Zephyr bt_conn_unref() not consistently working

I'm developing a device that uses an nRF52832 as a central device to connect to up to 4 other peripherals to send coordinated commands. The device must wake up, establish connections route commands and then disconnect and wait for input to do it all over again. I started with the central multi-link example and have been growing it to fit my needs. I've decided to develop in Zephyr rather than NCS to try and take advantage of the portability and the Bluetooth stack is a Nordic contribution to the Zephyr system.

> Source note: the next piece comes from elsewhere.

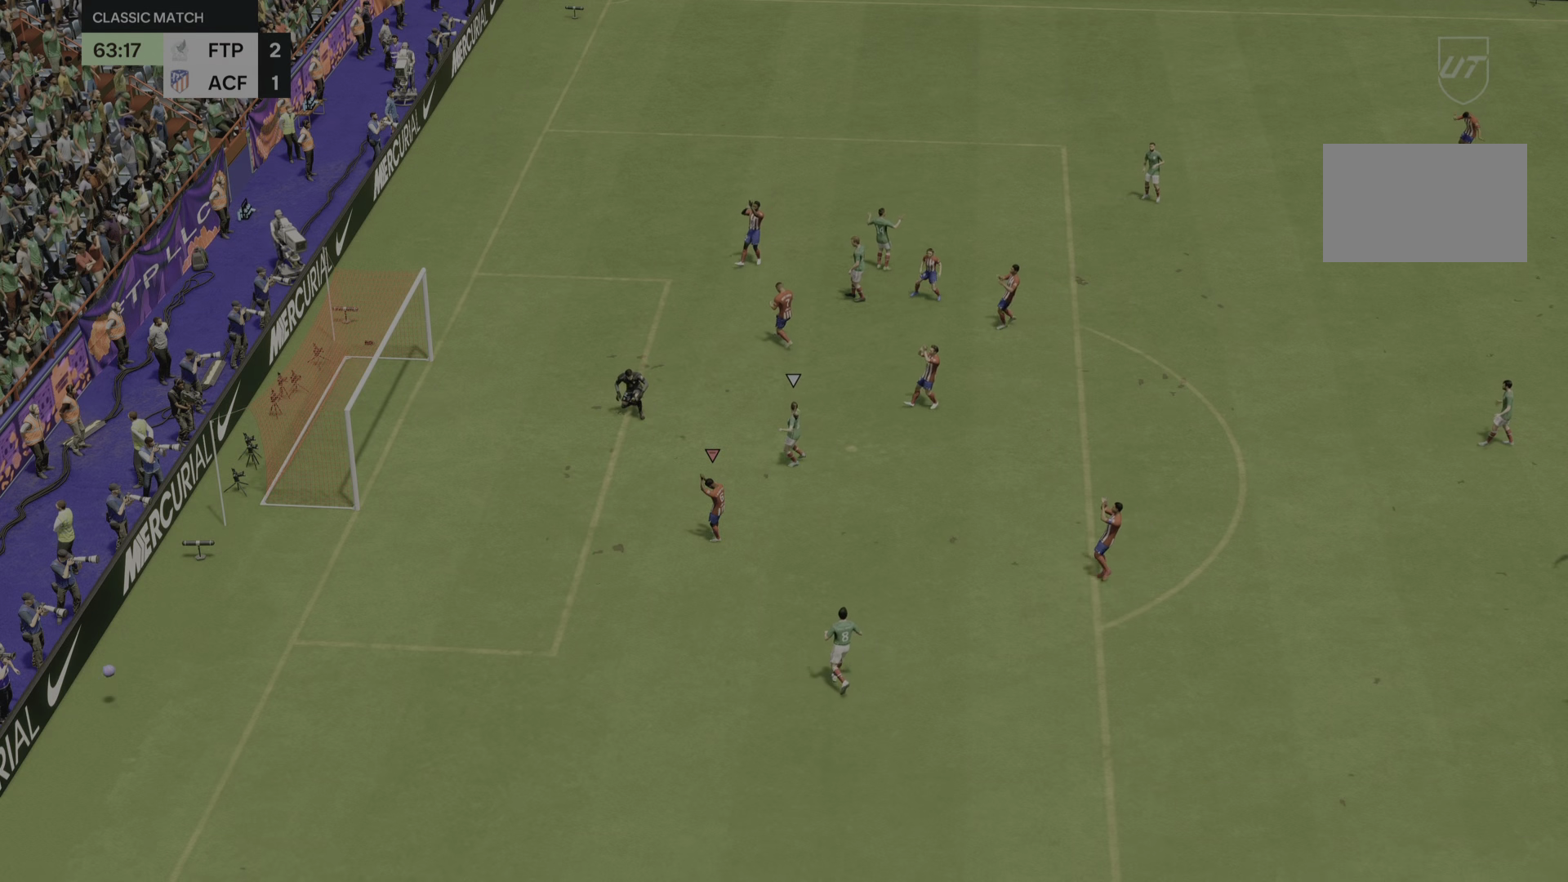
{"buttons": [], "left_stick": "center", "right_stick": "center", "events": []}
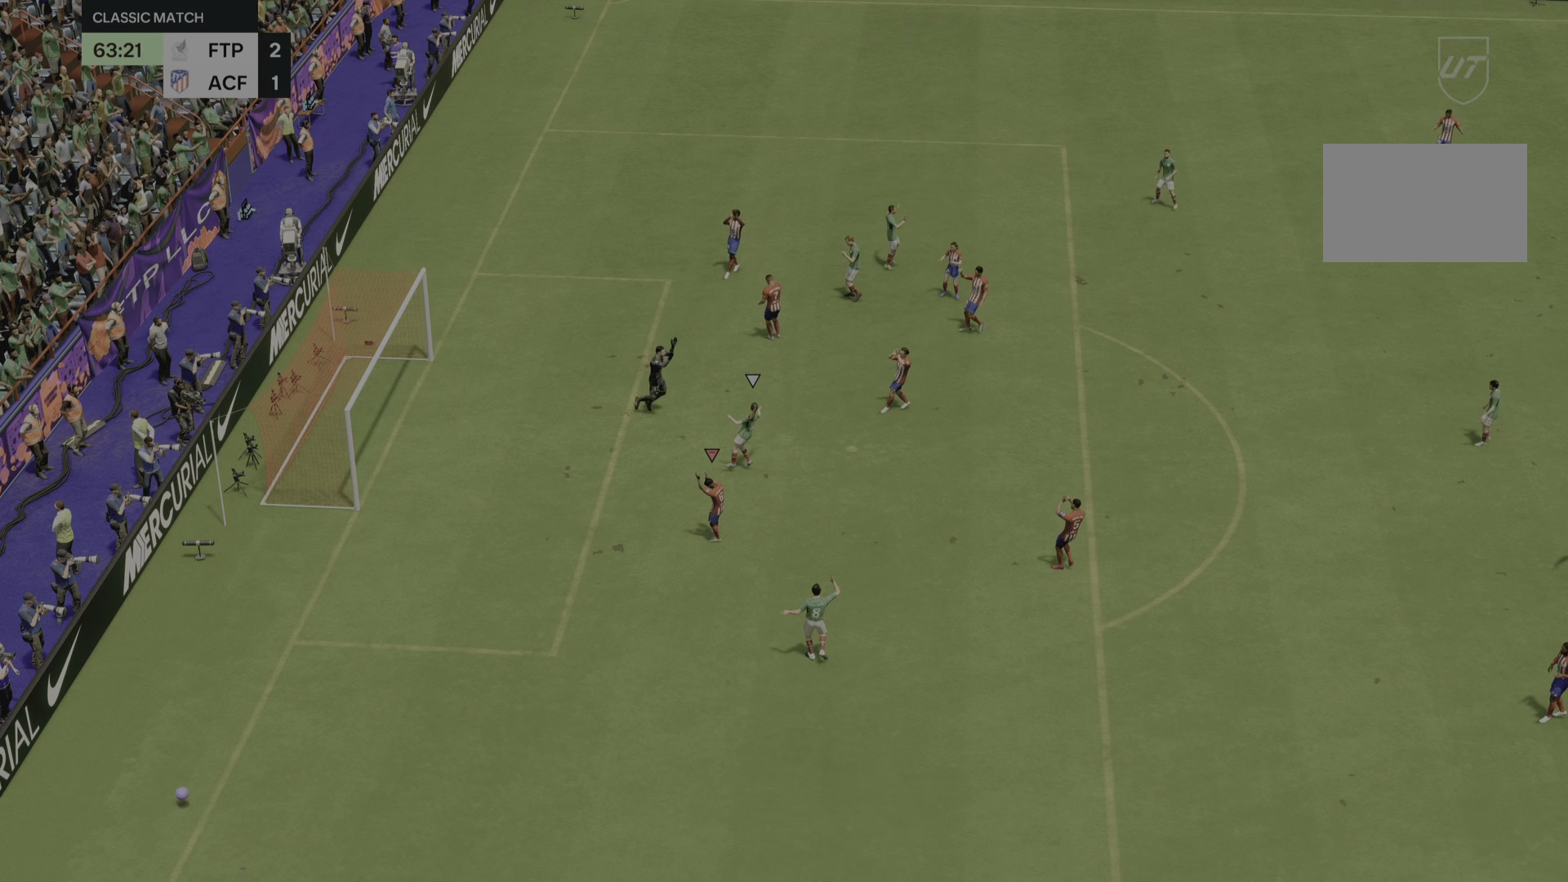
{"buttons": [], "left_stick": "center", "right_stick": "center", "events": []}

I can find my devices and connect to them. I have it able to maintain multiple connections, but I have an issue with disconnecting and reconnecting. Upon connecting in the device found callback I use bt_conn_le_create(). Upon a disconnect I call bt_conn_unref(). But after the first connection to a device if I try to reconnect, bt_conn_le_create() fails with the message "Found valid connection in disconnected state" and code -22. At that point I am never able to reestablish a connection until I power cycle the device. I have logging to see that it goes through the correct code to unref it on disconnect. I have implemented a way that upon failure to reconnect I can search for the connection and try to unref it again every time it fails. After several iterations it will unref and successfully remake the connection to the device. It can happen in 1 minutes, or take 3 or 4 minutes of cycling through the process of trying to make a new connection, failing, canning bt_conn_unref() and then trying again.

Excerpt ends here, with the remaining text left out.